What is the difference between Shannon entropy and saying that tossing a 6-sided die 100 times has more than 256-bit entropy?

Question

I'm confused.

I thought that tossing a 6-sided die 100 times had a greater than 256-bit entropy because $6^{99} < 2^{256} < 6^{100}$. (A similar concept appeared in this XKCD comic, where choosing four random words from a dictionary of presumably 2048 words has a 44-bit entropy, presumably because $2048^4 = 2^{44}$.)
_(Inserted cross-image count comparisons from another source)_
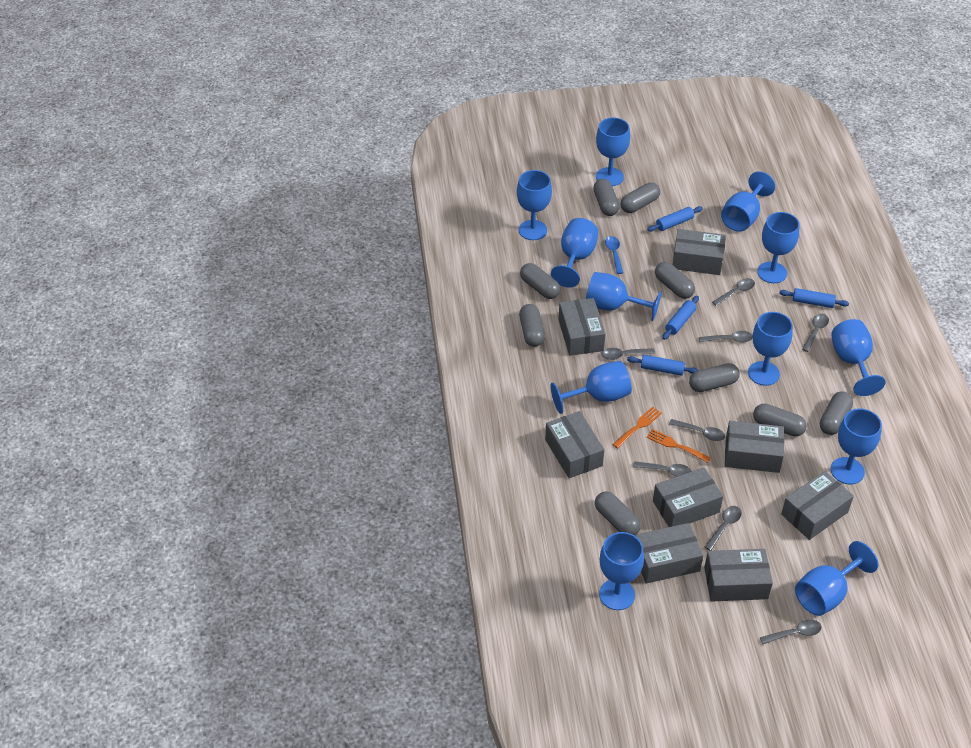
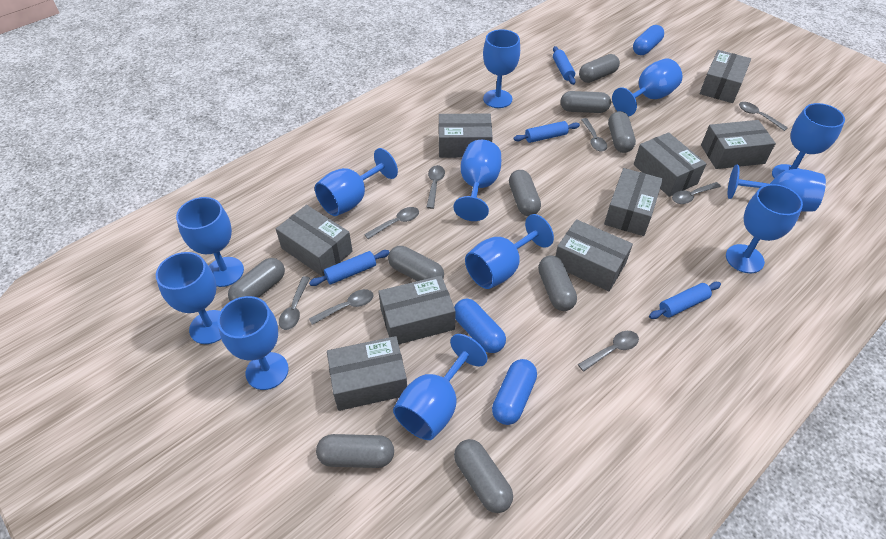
blue capsule: 0 -> 3
blue spoon: 1 -> 0
grey box: 8 -> 9
orange fork: 2 -> 0

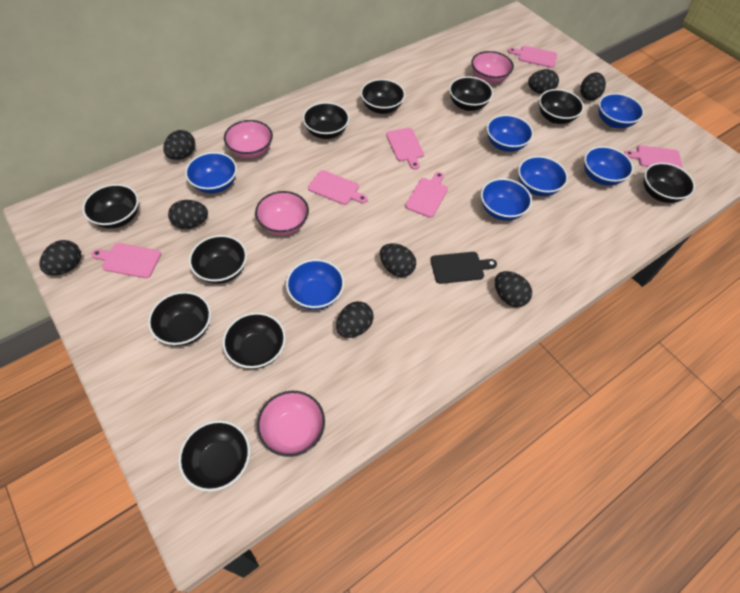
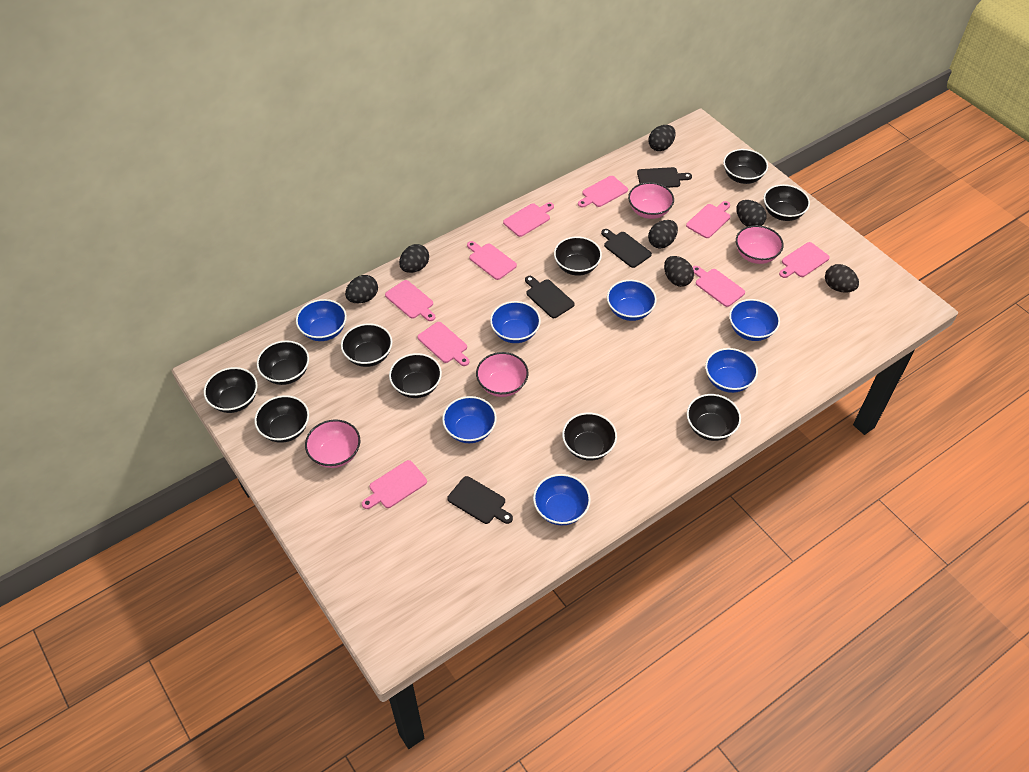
black cutting board: 1 -> 4
black egg: 8 -> 7
pink cutting board: 6 -> 9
On the other hand, the Shannon entropy of a 6-sided die tossed 100 times is $-6 × 1/6 × \log_2(1/6) = 2.5849625007$ bits. (According to the comments by Sakamaki Izayoi to my other question.)

Are these two different concepts of "entropy" entirely? If so, what's the difference and if not, what am I missing?

I read this thread but I'm still confused.

Answer 1

On the other hand, the Shannon entropy of a 6-sided die tossed 100 times is $-6 × 1/6 × \log_2(1/6) = 2.5849625007$ bits.

That is wrong: $-6\cdot\frac16\cdot\log_2\frac16$ is the entropy of a single die roll. Assuming the $100$ die rolls are independent, you can simply sum the entropies of the individual rolls to obtain $$ 100 \cdot\left(-6 \cdot\frac16\cdot\log_2\frac16\right) \approx 258.49625 \text, $$ which is precisely $\log_2(6^{100})$ as expected.

Answer 2

It seems that with your shannon entropy, you are using 100 tosses to estimate the shannon entropy of a single die toss. If it is a fair die, that would be $\log_2{6}\approx 2.58$.

This is different from rolling a die 100 times to generate a cryptographic key, for example. Each roll of the fair die would contain $2.58$ bits of entropy, so in total you would have approximately $2.58\cdot 100=258$ bits of entropy, or $\log_2{6^{100}}=\log_2(6)\cdot 100$ as mentioned in the comment.